Source Notes
China Geopolitical Profile: Source Notes
An intermediate note for organizing research material, evidence links, issue structure, and inclusion decisions before the reader-facing article is written.
China Geopolitical Profile: Source Notes
Source Map
Primary / authoritative
- Military and Security Developments Involving the People’s Republic of China 2025
- Government of China
- China
Authoritative data / current context
- Fourth session of the 14th National People’s Congress
- World Bank warns China must enact bigger reforms to tackle ‘mounting’ economic challenges
- Unemployment in China
Secondary context
- Secondary reporting was used only to frame structural issues that were already supported by a primary or authoritative source.
- No single news article was treated as sufficient for leadership, Taiwan, maritime disputes, or the longer-run policy direction.
Evidence Notes
- China is a party-state in which the Chinese Communist Party leads the state, and the people’s congress system does not function like U.S.-style separation of powers.
- The 2026 public power map is easiest to read through Xi Jinping, Li Qiang, Zhao Leji, Wang Huning, and Wang Yi.
- The Pentagon’s 2025 report treats Taiwan, the South China Sea, the East China Sea, AI, dual-use technology, and Belt and Road as central external issues.
- China has a huge manufacturing base, but property adjustment, local finance, population decline, low fertility, and fragile youth employment constrain the growth model.
- Social control and minority policy are best treated as governance and regime-stability issues, not as isolated rights topics.
- The Japan-facing reading works best when Taiwan contingency, sea-lane risk, economic security, sanctions, and crisis management are treated as one bundle.
Downweighted Sources
- Fine-grained ship counts and missile inventories were omitted because they were too detailed for a country profile.
- Monthly property indicators were too short-lived for the profile’s durable framing.
- Unverified party rumors and informal personnel speculation were excluded.

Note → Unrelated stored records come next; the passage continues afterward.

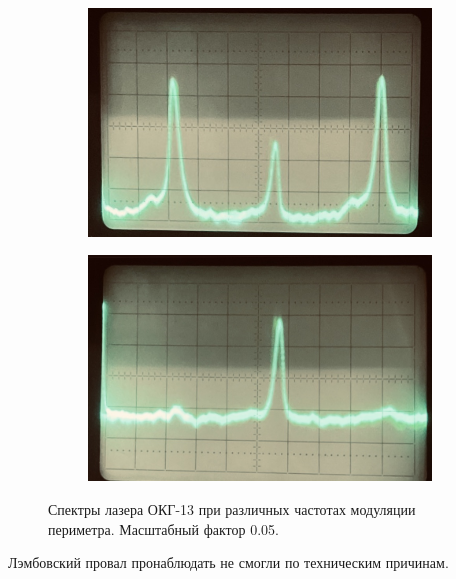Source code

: \documentclass[12pt, russian, a4paper]{article}
\begin{document}
	\begin{figure} 
    	\centering
    	\begin{subfigure}[tb]{.49\textwidth}
			\centering
		 	\includegraphics[width=\textwidth]{../images/4.PNG}
			\caption{}
			\label{fig:0.05-4}
		\end{subfigure}
    	\hfill
    	\begin{subfigure}[tb]{.49\textwidth}
			\centering
			\includegraphics[width=\textwidth]{../images/5.PNG}
			\caption{}
			\label{fig:0.05-5}
		\end{subfigure}
     	\caption{Спектры лазера ОКГ-13 при различных частотах модуляции периметра. Масштабный фактор 0.05.}
     	\label{fig:0.05}
	\end{figure}

	Лэмбовский провал пронаблюдать не смогли по техническим причинам.

\end{document}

- Detailed incident-by-incident human-rights chronologies were trimmed so the article could stay focused on institutions and strategy.
Open Questions
- Which combination of exercises, law-enforcement activity, information warfare, and trade restrictions will be used next around Taiwan.
- Whether property and local-debt adjustment can improve household confidence before growth slows further.
- How far China’s push for self-sufficiency in AI, semiconductors, EVs, batteries, and materials can absorb export controls.
- At what point population decline and weak youth employment become a visible political cost.